### Textauszug
Die restlichen auf zwei moderne Seitentribünen verteilten 500 ZuschauerInnen waren aber allesamt wettergerecht angezogen und blieben bis zum Abpfiff, was sicherlich auch am 4-0 Sieg gelegen haben dürfte. War ich anfangs bezüglich der Stimmung bei zwei offenen Stadionseiten und ob der spärlich besetzten Ränge etwas skeptisch, wurde ich schnell eines Besseren belehrt. Es wurde laut supportet sowie viel geflucht – nie wirklich böse und ausfallend, immer mit einem schelmischen Lächeln hinterher.
Das Spielniveau war überschaubar und erinnerte eher an Kicks in der Regionalliga Nord. Und das trotz des Marktwertes von Porto II, der laut Transfermarkt.de immerhin rund 18 Millionen beträgt, was nur fünf Mios unter dem Wert unserer Mannschaft liegt. Aber möglicherweise hatte auch das zunehmend schlechtere Wetter seine Finger mit im Spiel.

### Aufgabe A
Benenne in allen Datensätzen unten „pose“ in „Kamera“ um und gib die Zeilen sonst unverändert wieder. Lass die Bilder in der Antwort weg.

### Extrahierte Einträge
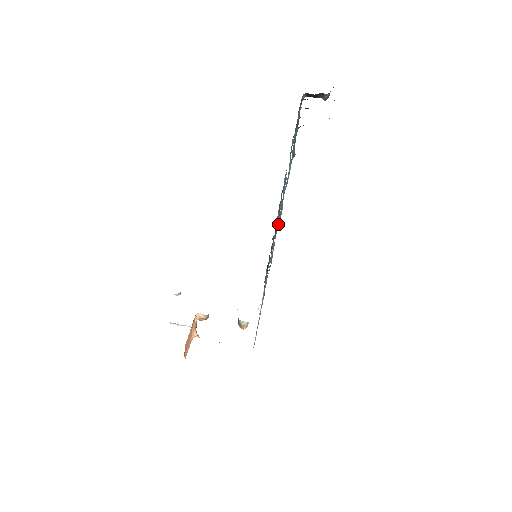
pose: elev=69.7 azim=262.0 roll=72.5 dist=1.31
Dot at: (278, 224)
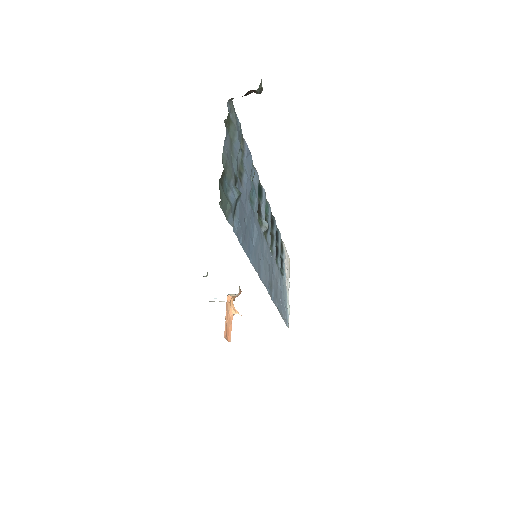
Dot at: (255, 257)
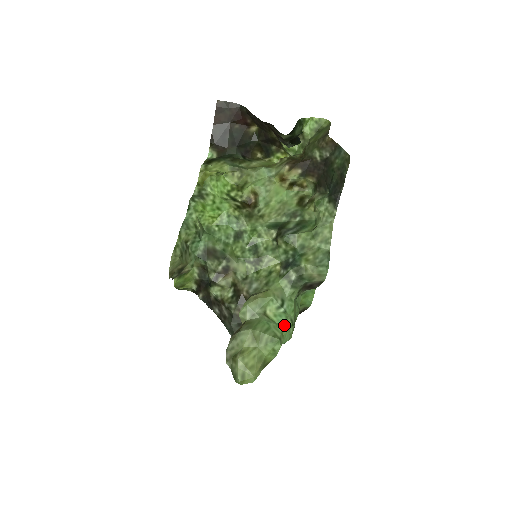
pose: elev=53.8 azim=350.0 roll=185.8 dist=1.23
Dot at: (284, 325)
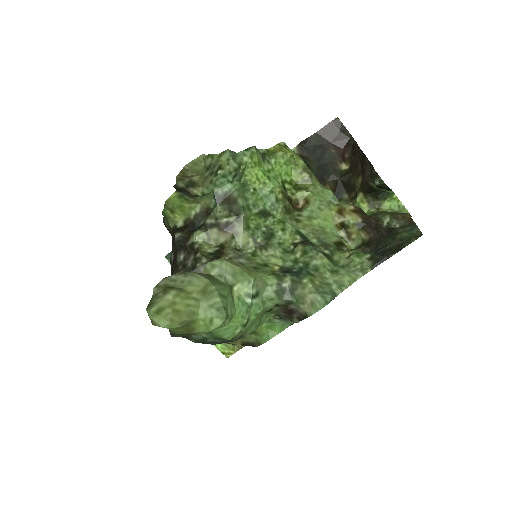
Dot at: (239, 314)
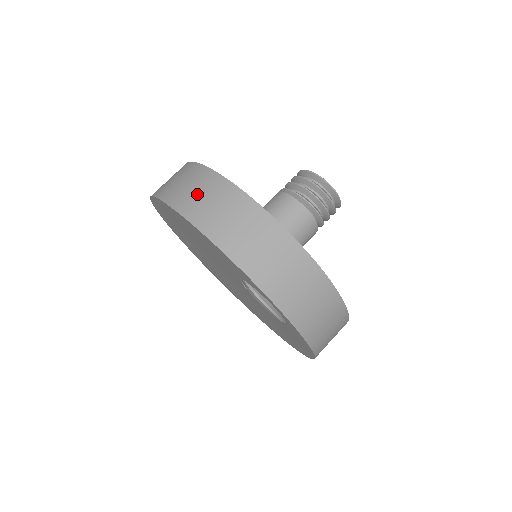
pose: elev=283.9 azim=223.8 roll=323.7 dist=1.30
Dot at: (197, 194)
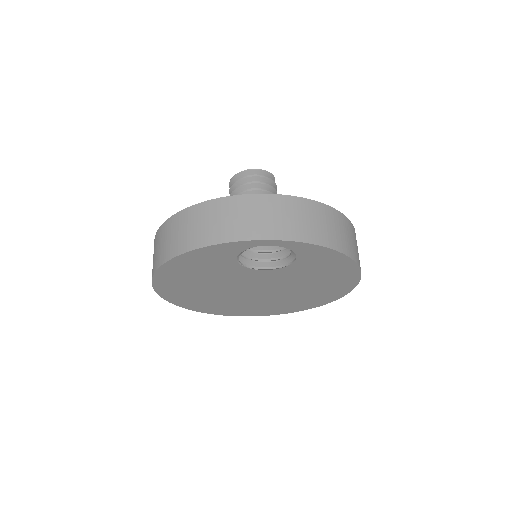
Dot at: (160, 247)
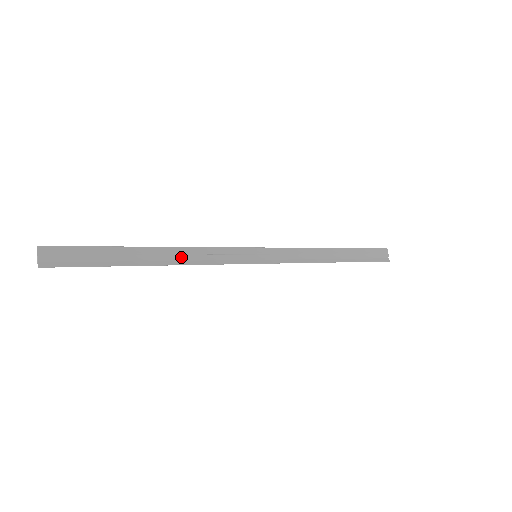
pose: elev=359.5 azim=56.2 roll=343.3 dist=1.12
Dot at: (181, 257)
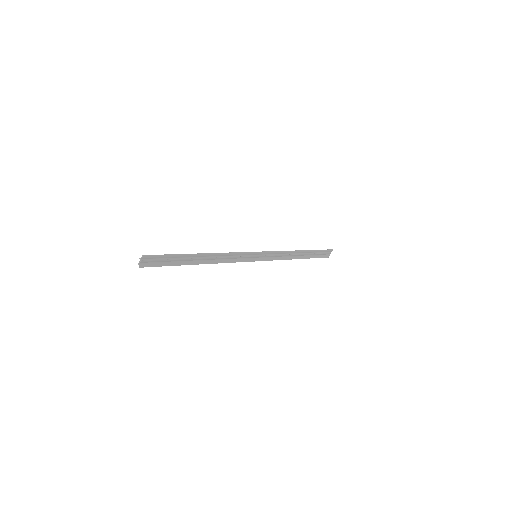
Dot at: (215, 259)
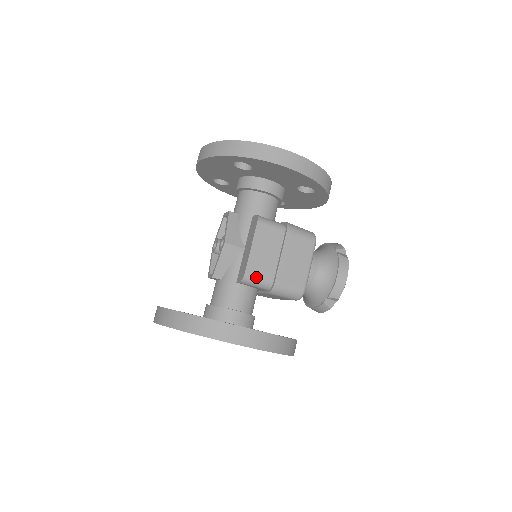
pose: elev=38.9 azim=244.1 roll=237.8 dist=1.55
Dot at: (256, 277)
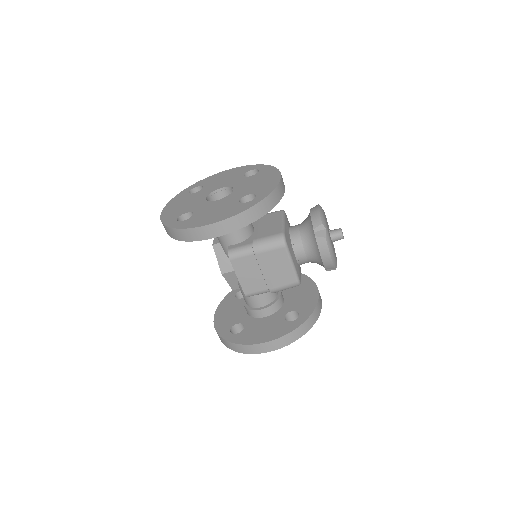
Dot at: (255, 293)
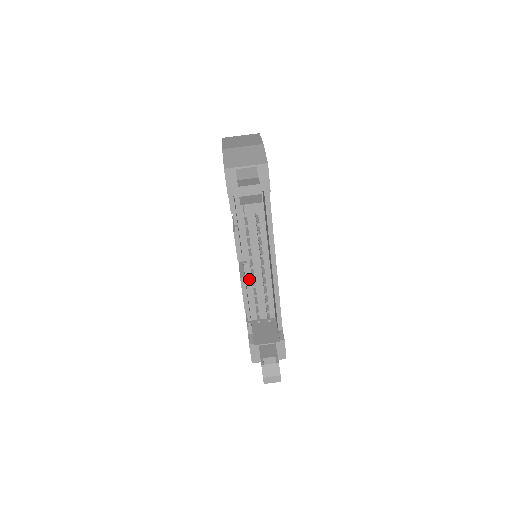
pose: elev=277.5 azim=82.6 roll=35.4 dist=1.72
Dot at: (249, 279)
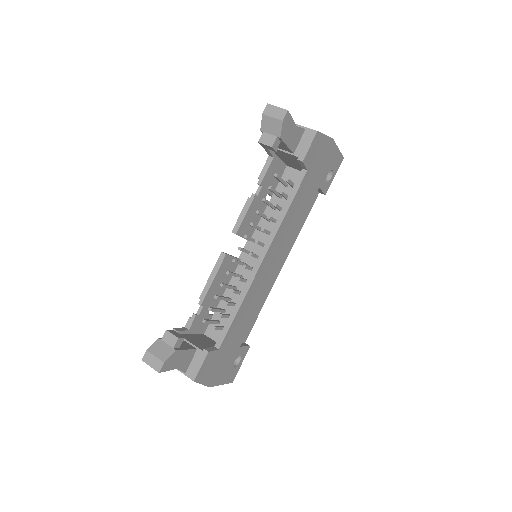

### Aufgabe B
Kopiere aus dem Spielbericht den folgenden Abschnitt wortgetreu: Beginne bei den Worten „Die restlichen auf“ und höre nach „mit im Spiel.“ auf.

### Erwartete Antwort A
Kamera: elev=69.7 azim=262.0 roll=72.5 dist=1.31
Dot at: (278, 224)
Dot at: (255, 257)
Kamera: elev=53.8 azim=350.0 roll=185.8 dist=1.23
Dot at: (284, 325)
Dot at: (239, 314)
Kamera: elev=283.9 azim=223.8 roll=323.7 dist=1.30
Dot at: (197, 194)
Dot at: (160, 247)
Kamera: elev=359.5 azim=56.2 roll=343.3 dist=1.12
Dot at: (181, 257)
Dot at: (215, 259)
Kamera: elev=38.9 azim=244.1 roll=237.8 dist=1.55
Dot at: (256, 277)
Dot at: (255, 293)
Kamera: elev=277.5 azim=82.6 roll=35.4 dist=1.72
Dot at: (249, 279)

### Erwartete Antwort B
Die restlichen auf zwei moderne Seitentribünen verteilten 500 ZuschauerInnen waren aber allesamt wettergerecht angezogen und blieben bis zum Abpfiff, was sicherlich auch am 4-0 Sieg gelegen haben dürfte. War ich anfangs bezüglich der Stimmung bei zwei offenen Stadionseiten und ob der spärlich besetzten Ränge etwas skeptisch, wurde ich schnell eines Besseren belehrt. Es wurde laut supportet sowie viel geflucht – nie wirklich böse und ausfallend, immer mit einem schelmischen Lächeln hinterher.
Das Spielniveau war überschaubar und erinnerte eher an Kicks in der Regionalliga Nord. Und das trotz des Marktwertes von Porto II, der laut Transfermarkt.de immerhin rund 18 Millionen beträgt, was nur fünf Mios unter dem Wert unserer Mannschaft liegt. Aber möglicherweise hatte auch das zunehmend schlechtere Wetter seine Finger mit im Spiel.